Records from a data source:
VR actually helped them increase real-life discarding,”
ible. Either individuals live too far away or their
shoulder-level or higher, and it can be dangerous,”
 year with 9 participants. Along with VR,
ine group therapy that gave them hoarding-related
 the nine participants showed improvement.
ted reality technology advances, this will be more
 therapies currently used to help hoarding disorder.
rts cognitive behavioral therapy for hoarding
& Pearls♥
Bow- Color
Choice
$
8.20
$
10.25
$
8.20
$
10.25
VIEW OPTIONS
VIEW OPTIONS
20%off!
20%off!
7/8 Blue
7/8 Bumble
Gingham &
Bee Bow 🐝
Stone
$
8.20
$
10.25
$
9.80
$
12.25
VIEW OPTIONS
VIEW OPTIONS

==

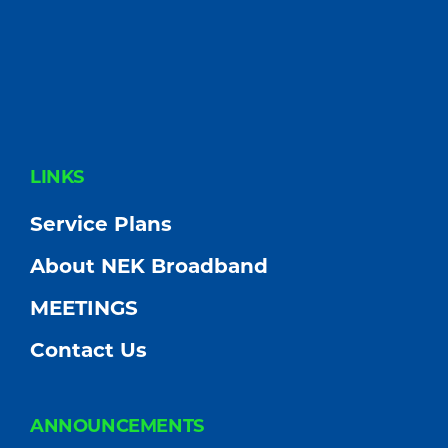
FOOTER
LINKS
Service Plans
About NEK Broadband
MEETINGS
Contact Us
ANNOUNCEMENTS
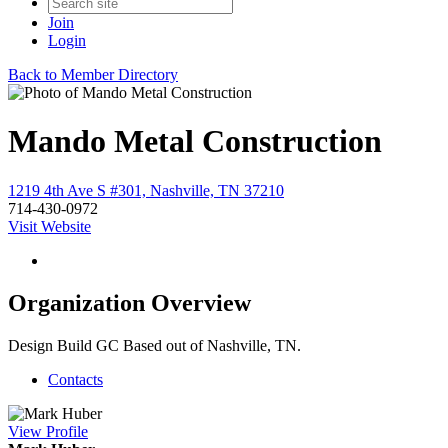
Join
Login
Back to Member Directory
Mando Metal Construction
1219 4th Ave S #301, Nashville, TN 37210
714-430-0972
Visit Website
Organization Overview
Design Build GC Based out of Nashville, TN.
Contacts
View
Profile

Problem requirements:
Write out the lines of the material word for word, starting with the line that contains "VR actually helped" and going on through the line that contains "ted reality technology", both included.

Response:
VR actually helped them increase real-life discarding,”
ible. Either individuals live too far away or their
shoulder-level or higher, and it can be dangerous,”
 year with 9 participants. Along with VR,
ine group therapy that gave them hoarding-related
 the nine participants showed improvement.
ted reality technology advances, this will be more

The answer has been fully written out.